Work task: Rewrite every line of all the items below as a Markdown table with two columns, Row and Line, skipping blank lines and leaving the pictures out.

(Readouts from measuring devices)

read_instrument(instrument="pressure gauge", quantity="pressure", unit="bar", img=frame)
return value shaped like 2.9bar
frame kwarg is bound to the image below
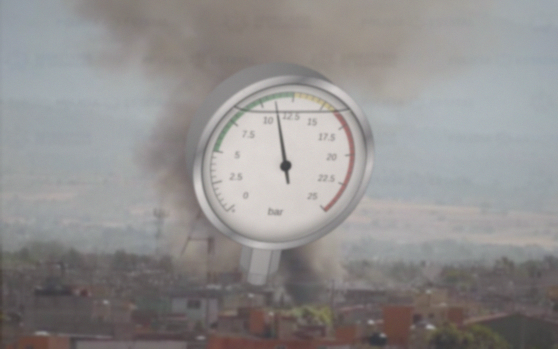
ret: 11bar
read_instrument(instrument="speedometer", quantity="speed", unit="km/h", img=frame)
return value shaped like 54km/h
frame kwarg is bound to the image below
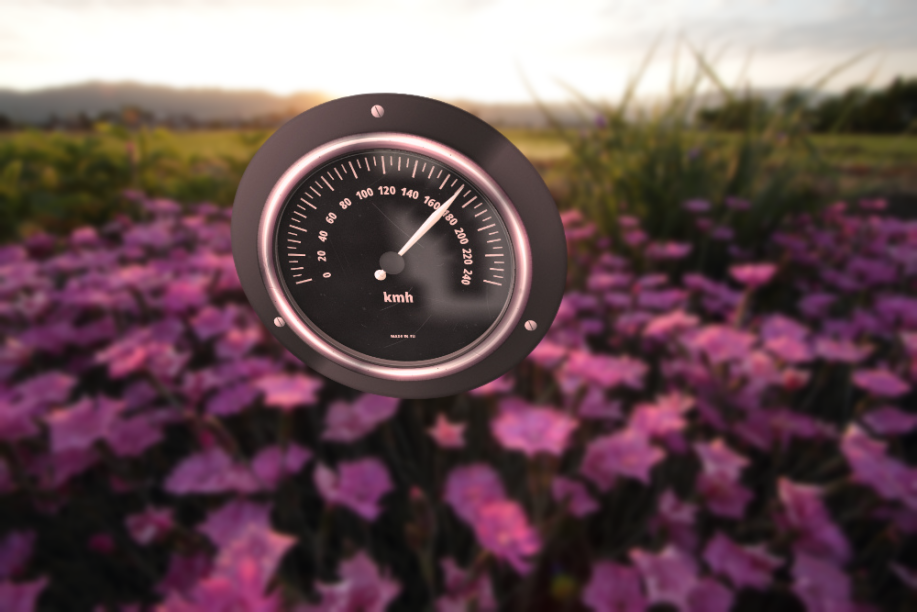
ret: 170km/h
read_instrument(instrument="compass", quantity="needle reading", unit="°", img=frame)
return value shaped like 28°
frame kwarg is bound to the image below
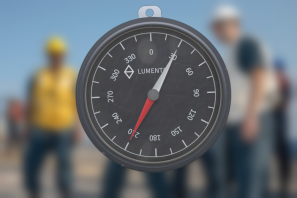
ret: 210°
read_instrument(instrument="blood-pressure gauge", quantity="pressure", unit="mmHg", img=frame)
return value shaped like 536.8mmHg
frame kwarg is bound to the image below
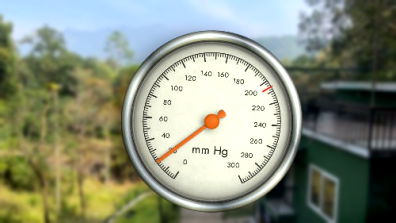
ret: 20mmHg
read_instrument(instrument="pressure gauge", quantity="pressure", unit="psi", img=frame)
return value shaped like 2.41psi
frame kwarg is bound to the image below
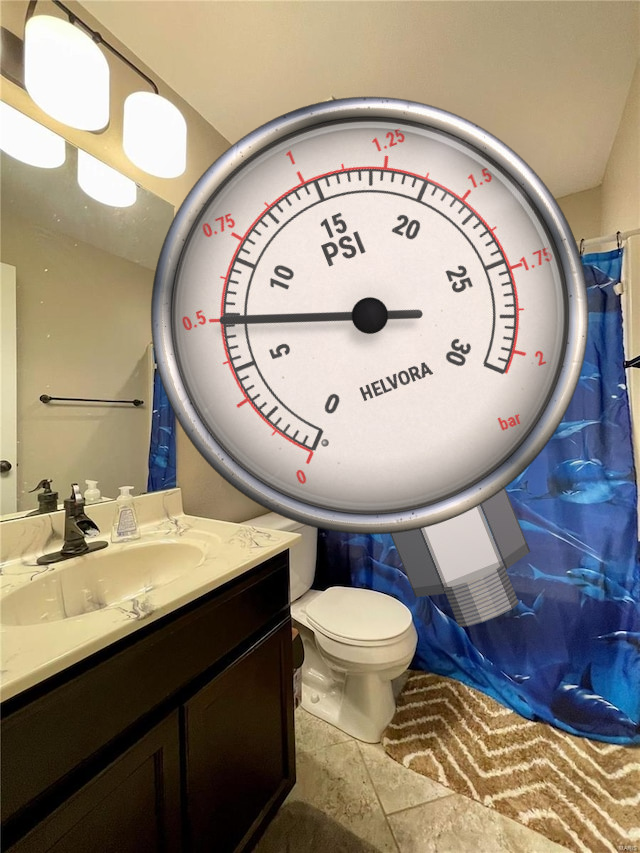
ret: 7.25psi
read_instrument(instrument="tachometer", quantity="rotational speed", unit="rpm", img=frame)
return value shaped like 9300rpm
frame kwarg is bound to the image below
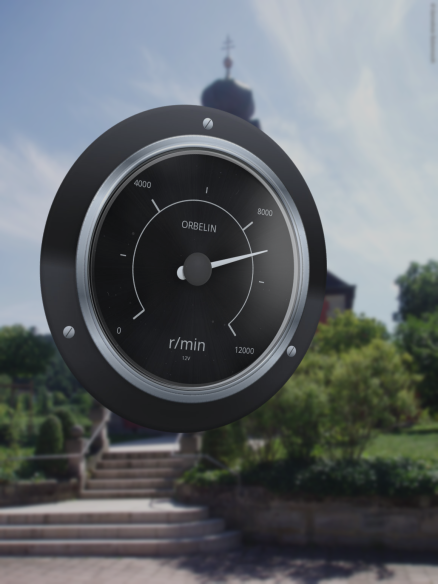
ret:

Response for this exercise:
| Row | Line |
|---|---|
| 1 | read_instrument(instrument="pressure gauge", quantity="pressure", unit="bar", img=frame) |
| 2 | return value shaped like 2.9bar |
| 3 | frame kwarg is bound to the image below |
| 4 | ret: 11bar |
| 5 | read_instrument(instrument="speedometer", quantity="speed", unit="km/h", img=frame) |
| 6 | return value shaped like 54km/h |
| 7 | frame kwarg is bound to the image below |
| 8 | ret: 170km/h |
| 9 | read_instrument(instrument="compass", quantity="needle reading", unit="°", img=frame) |
| 10 | return value shaped like 28° |
| 11 | frame kwarg is bound to the image below |
| 12 | ret: 210° |
| 13 | read_instrument(instrument="blood-pressure gauge", quantity="pressure", unit="mmHg", img=frame) |
| 14 | return value shaped like 536.8mmHg |
| 15 | frame kwarg is bound to the image below |
| 16 | ret: 20mmHg |
| 17 | read_instrument(instrument="pressure gauge", quantity="pressure", unit="psi", img=frame) |
| 18 | return value shaped like 2.41psi |
| 19 | frame kwarg is bound to the image below |
| 20 | ret: 7.25psi |
| 21 | read_instrument(instrument="tachometer", quantity="rotational speed", unit="rpm", img=frame) |
| 22 | return value shaped like 9300rpm |
| 23 | frame kwarg is bound to the image below |
| 24 | ret: |